GPMT is a special situation that is trading off for purely technical reasons (recent spin-off). After the shareholder base turns over this should trade up ~10%-20% and in the interim you clip a healthy dividend.
This is a very simple, timely situation with a clear technically-driven entry point – as such, my write-up will be brief.
GPMT is a very simple business with very clear NAV/BV support at the $19+ level. It was previously part of TWO which IPO’d 23% of the shares in GPMT in June 2017 (and retained the remaining 77%). The original IPO pricing range was $20-21, it priced below the range at $19.50, and subsequently traded in a tight range around $19. Earlier this month, the remaining 77% of shares owned by TWO were distributed to their shareholders, and as those shares are hitting the accounts of TWO holders we are predictably seeing a lot of technical selling that has pushed the price well below the tight range that it had traded in prior to the distribution.

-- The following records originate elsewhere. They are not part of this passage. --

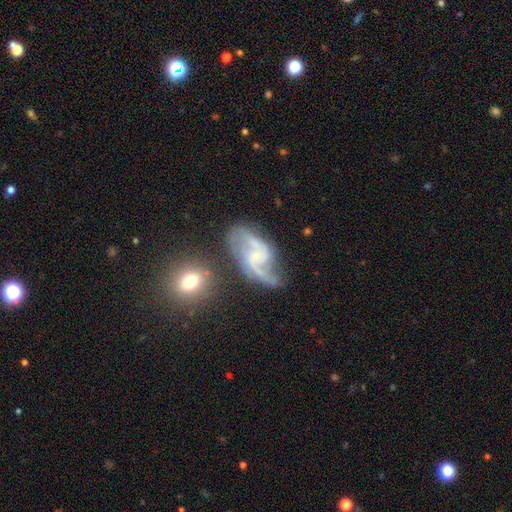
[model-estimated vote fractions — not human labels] Smooth or featured? featured or disk (89%)
Edge-on disk? no (97%)
Bar? no (46%)
Spiral arms? yes (97%)
Spiral winding? medium (49%)
Spiral arm count? 2 (83%)
Bulge size? small (74%)
Merging? none (60%)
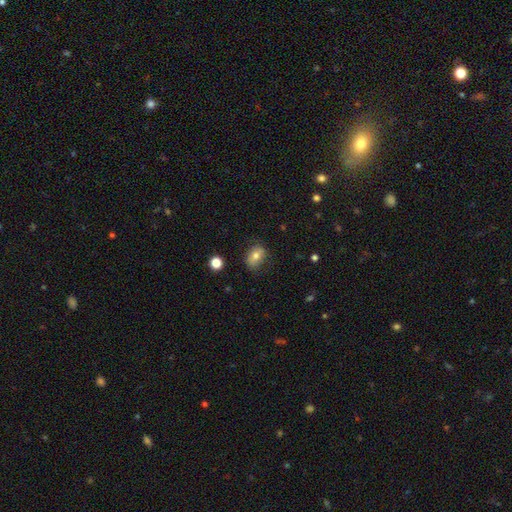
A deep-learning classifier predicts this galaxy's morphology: type=smooth (71%); roundness=in between (76%); merging=none (75%).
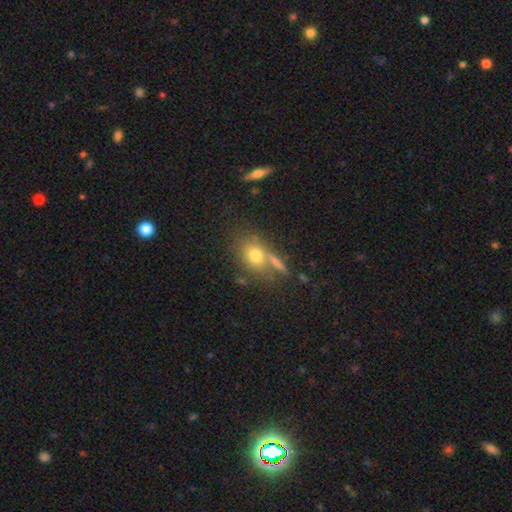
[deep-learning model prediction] Smooth or featured: smooth — 73% (featured or disk — 15%)
How rounded: in between — 50% (round — 47%)
Merging: none — 60% (merger — 20%)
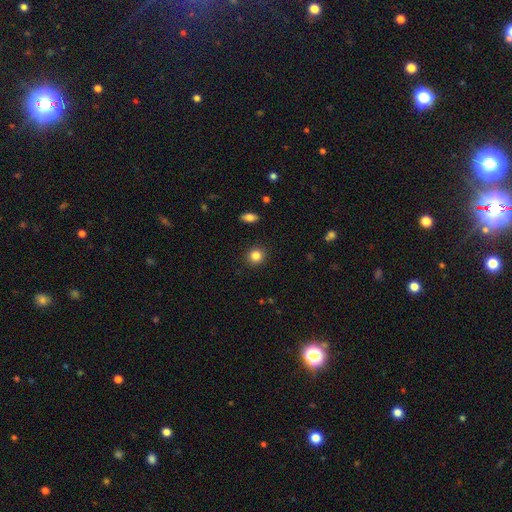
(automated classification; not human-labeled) Smooth or featured? Predicted: smooth (p=0.84). How rounded? Predicted: round (p=0.90). Merging? Predicted: none (p=0.92).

Once we are through with the bulk of the selling (happening now), it should move back up to $19 and beyond (as TWO overhang is now gone).
This traded in a very tight ~$18.80 – 19.30/sh range for its entire existence until the spin was announced in mid-September (that was the original drop). On November 2nd, shares were distributed and predictably GPMT sold off on high volume:
This is a really simple business. It’s a REIT that is a pool of predominantly floating rate, first mortgages on offices/multifamily/other commercial real estate. It’s externally managed by Pine River who gets a 1.5% base fee and 20% of returns over an 8% hurdle (consistent fee structure to comps). It currently yields L+519, properties have a 64% LTV, debt levels aren’t excessive (62% of capitalization, so 1.6 to 1 net debt-to-equity), and will benefit from rising rates. Current dividend is 7.3% or 6.7% if this was trading @ BV. Mgmt has guided to a Q4 div of $0.38-0.40/sh which would equate to an 8.9% yield or 8.1% if this was trading @ BV.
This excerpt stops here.